The treatment of brain metastasis is generally palliative since most patients have uncontrollable systemic cancer. Historically, whole brain radiation therapy (WBRT) has been the treatment of choice, although more recently focused radiation therapy e.g. stereotactic radiosurgery (SRS) has developed a role in selected patients. In certain circumstances, such as single brain metastasis, death may be more likely from brain involvement than systemic disease. In this group surgical resection has been proposed to relieve symptoms and prolong survival.
To assess the clinical effectiveness of surgical resection plus WBRT versus WBRT alone in the treatment of patients with single brain metastasis.
The following databases were part of a systematic literature search: Cochrane Central Register of Controlled Trials (CENTRAL Issue 2, 2010), MEDLINE, EMBASE, CancerLit, Biosis and the Science Citation Index. References of identified studies were hand searched, as were the Journal of Neuro-Oncology and Neuro-Oncology, including all conference abstracts. Specialists in neuro-oncology were contacted for further information. The searches for MEDLINE and EMBASE were updated in October 2007 and December 2010.
Randomised controlled trials (RCTs) comparing surgery and WBRT with WBRT alone in patients of all ages with proven or suspected single brain metastasis.
Data collection and analysis
Two review authors independently assessed the search results for relevance, undertook critical appraisal according to known guidelines and extracted data using a pre-specified pro-forma.
Three RCTs were identified enrolling 195 patients in total.

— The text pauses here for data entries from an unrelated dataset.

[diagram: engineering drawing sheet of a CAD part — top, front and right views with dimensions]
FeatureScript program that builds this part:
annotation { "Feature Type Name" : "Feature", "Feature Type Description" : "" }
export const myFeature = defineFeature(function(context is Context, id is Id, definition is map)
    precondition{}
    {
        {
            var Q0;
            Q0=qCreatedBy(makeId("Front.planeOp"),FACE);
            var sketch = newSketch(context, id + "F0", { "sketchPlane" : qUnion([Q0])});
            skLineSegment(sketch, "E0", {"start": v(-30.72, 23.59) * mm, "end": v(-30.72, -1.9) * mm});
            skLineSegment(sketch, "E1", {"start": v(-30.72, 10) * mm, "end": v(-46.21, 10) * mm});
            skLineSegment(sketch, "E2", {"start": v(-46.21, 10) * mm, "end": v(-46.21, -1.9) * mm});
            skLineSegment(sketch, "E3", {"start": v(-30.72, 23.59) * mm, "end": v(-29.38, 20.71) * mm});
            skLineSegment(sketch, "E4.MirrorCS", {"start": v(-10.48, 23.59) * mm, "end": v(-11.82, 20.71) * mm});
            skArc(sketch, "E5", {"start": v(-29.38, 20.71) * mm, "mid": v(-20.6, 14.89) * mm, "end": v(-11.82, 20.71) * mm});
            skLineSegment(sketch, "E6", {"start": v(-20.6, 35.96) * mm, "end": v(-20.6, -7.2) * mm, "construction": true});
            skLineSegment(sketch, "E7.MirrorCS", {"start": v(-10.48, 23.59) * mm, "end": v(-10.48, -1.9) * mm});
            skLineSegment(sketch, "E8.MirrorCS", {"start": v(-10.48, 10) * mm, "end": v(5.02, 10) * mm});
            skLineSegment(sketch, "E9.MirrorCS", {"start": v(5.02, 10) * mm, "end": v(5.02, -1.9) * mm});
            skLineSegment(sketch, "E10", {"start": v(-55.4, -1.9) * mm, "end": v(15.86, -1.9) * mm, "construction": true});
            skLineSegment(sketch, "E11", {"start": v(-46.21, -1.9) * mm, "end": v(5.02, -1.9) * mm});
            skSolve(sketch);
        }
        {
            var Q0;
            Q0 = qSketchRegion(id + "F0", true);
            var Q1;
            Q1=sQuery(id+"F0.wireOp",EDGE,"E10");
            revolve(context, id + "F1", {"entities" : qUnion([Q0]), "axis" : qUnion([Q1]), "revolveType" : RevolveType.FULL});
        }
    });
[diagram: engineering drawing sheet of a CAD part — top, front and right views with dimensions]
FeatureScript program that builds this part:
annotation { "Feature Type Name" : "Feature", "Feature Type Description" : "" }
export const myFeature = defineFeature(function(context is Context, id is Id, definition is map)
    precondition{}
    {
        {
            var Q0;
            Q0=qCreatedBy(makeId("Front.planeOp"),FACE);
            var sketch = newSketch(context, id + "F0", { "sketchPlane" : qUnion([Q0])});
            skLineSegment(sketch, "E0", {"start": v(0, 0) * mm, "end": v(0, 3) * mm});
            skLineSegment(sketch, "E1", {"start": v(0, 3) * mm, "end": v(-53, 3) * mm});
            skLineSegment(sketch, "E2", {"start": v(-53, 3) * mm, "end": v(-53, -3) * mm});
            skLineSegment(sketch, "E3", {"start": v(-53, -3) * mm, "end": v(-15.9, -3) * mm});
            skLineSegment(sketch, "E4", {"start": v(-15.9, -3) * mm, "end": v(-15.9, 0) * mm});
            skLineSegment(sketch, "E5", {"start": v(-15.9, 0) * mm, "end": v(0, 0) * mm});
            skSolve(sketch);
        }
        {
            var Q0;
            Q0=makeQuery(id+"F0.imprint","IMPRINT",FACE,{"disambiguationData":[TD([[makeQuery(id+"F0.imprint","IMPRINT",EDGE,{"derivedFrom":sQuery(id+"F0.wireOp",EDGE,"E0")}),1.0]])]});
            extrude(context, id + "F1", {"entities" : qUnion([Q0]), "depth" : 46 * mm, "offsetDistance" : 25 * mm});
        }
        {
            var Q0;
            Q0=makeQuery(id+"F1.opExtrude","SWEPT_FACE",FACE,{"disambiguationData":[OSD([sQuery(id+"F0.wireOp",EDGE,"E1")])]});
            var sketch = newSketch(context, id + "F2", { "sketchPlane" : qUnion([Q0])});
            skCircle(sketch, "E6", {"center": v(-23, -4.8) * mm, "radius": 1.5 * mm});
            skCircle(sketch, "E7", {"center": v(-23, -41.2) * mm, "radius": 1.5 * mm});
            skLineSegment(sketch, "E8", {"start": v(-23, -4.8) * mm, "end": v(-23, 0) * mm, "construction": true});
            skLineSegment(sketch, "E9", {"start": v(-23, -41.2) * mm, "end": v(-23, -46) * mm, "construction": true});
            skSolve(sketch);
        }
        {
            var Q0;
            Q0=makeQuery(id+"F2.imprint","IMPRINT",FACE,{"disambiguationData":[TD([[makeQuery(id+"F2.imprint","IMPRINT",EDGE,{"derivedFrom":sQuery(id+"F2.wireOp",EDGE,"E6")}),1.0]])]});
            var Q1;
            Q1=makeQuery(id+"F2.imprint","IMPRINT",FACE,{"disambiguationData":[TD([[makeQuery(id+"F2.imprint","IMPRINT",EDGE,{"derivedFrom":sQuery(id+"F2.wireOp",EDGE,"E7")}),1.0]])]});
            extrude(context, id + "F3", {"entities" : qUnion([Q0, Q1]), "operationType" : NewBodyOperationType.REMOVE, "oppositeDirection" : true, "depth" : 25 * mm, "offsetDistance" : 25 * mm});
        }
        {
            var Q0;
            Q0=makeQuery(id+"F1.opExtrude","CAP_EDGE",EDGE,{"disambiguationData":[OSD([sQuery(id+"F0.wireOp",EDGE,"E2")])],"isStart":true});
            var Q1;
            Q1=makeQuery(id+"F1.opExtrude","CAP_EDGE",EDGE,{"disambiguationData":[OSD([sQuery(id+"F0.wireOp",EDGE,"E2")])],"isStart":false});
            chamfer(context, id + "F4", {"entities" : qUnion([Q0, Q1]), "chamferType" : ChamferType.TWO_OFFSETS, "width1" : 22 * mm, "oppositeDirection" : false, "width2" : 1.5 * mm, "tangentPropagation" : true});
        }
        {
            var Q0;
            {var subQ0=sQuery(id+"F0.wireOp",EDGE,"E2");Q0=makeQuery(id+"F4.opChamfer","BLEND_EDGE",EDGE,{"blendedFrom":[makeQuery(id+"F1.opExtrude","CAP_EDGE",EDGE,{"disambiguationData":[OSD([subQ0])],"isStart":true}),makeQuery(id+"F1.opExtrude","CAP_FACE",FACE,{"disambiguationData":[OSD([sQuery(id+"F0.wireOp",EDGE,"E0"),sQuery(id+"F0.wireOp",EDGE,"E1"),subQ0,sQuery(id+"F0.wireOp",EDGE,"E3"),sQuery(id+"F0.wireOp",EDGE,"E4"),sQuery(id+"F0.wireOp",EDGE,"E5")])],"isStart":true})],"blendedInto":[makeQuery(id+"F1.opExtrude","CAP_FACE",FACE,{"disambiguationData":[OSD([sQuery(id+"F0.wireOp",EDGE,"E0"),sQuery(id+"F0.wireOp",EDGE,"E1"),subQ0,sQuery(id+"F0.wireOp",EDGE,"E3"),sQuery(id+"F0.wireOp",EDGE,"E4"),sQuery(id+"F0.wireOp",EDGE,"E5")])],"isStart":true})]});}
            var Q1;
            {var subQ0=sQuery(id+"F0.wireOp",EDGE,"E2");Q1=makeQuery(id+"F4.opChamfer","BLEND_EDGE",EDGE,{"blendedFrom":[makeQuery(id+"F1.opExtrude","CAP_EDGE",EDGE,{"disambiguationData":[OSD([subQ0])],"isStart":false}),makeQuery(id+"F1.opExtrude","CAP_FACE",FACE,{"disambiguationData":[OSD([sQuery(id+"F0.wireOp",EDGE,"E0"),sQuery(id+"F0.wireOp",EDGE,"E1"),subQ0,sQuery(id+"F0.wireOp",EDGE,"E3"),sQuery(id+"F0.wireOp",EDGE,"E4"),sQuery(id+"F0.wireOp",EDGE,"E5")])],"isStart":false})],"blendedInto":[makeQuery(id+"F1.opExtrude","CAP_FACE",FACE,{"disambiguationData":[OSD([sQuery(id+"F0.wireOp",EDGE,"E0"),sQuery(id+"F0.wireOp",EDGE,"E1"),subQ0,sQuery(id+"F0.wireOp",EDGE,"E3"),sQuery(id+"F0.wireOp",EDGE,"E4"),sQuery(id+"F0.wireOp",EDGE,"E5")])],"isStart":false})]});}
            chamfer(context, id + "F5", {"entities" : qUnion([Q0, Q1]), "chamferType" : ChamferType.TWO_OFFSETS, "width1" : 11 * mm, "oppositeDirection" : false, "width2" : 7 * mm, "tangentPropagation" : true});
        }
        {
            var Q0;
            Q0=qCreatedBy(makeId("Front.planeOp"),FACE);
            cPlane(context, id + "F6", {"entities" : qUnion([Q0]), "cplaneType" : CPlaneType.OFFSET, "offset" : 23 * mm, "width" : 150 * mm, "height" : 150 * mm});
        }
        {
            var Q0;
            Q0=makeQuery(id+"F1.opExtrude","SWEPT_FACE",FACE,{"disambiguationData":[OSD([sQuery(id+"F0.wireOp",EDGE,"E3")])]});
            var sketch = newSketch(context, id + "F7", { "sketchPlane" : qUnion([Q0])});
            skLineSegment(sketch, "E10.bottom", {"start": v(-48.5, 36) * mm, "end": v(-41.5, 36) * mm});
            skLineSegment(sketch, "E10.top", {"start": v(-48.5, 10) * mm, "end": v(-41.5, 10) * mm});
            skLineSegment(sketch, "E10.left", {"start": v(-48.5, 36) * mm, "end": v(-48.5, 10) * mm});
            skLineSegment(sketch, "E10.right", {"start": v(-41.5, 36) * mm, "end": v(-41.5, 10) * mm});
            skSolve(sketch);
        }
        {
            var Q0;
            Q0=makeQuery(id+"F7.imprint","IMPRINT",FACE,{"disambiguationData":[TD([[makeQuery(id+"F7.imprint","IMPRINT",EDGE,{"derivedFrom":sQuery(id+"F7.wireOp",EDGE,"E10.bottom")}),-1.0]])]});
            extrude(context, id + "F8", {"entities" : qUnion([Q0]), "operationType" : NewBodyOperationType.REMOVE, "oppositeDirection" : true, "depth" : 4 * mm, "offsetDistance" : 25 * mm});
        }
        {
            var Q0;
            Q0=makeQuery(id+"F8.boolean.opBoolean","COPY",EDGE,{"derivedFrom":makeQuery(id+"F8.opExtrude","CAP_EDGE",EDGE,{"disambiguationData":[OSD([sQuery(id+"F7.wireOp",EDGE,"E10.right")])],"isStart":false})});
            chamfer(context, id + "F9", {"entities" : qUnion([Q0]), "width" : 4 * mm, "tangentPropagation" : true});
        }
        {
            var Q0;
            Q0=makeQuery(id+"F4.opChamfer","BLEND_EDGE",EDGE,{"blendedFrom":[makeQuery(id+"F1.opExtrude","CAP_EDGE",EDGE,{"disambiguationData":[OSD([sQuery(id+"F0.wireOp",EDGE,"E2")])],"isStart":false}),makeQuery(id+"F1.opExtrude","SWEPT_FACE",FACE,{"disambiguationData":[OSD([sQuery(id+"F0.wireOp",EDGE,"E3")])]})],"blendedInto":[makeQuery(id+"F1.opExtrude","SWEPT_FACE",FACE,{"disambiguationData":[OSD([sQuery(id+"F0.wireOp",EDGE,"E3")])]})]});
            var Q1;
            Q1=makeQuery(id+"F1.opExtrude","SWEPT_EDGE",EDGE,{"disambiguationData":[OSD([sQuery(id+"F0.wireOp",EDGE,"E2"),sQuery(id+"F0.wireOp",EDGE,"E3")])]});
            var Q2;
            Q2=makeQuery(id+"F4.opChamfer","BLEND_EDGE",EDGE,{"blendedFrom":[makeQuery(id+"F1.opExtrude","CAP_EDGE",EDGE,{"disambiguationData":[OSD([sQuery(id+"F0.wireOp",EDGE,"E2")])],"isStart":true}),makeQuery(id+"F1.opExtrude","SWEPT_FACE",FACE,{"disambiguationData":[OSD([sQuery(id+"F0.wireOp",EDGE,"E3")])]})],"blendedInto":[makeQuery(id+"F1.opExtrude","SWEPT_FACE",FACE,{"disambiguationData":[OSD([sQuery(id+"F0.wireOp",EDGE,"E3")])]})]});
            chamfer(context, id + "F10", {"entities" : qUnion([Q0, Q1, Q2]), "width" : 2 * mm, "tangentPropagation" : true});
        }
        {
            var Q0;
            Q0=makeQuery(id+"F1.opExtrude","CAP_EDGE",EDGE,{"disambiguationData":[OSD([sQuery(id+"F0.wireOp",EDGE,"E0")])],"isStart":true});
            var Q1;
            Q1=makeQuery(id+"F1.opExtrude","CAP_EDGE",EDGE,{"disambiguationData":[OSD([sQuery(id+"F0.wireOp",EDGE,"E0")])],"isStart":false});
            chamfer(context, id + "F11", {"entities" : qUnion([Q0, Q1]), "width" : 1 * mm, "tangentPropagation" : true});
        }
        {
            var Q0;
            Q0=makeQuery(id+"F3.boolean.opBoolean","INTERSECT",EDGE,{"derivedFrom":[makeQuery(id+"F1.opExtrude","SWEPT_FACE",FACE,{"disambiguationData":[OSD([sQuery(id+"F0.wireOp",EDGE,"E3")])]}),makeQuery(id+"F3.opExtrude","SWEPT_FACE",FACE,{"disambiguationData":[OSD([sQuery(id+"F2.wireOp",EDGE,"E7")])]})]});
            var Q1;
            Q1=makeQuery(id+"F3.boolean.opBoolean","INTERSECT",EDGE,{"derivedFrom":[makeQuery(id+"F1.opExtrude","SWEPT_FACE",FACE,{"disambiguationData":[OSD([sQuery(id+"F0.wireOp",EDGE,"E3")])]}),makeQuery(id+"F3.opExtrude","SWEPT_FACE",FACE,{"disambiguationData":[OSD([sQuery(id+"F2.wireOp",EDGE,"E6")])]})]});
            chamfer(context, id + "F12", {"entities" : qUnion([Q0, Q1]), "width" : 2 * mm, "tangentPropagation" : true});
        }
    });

No significant difference in survival was found (hazard ratio (HR) 0.72, 95% CI 0.34 to 1.55, P = 0.40) although there was heterogeneity between trials (I2 = 83%). One trial found surgery and WBRT increased the duration of Functionally Independent Survival (FIS) (HR 0.42, 95% CI 0.22 to 0.82, P = 0.01). There was some indication that surgery and WBRT might reduce the risk of deaths due to neurological cause (relative risk (RR) 0.68, 95% CI 0.43 to 1.09, P = 0.11). The risk of adverse events was not statistically proven to be different between arms although actual event numbers were higher in the surgery arm.
Surgery and WBRT may improve FIS but not overall survival. It may also reduce the proportion of deaths due to neurological cause. All these results were in a highly selected group of patients. Patients undergoing surgery were not reported to have any higher risk of adverse events than patients who only had WBRT.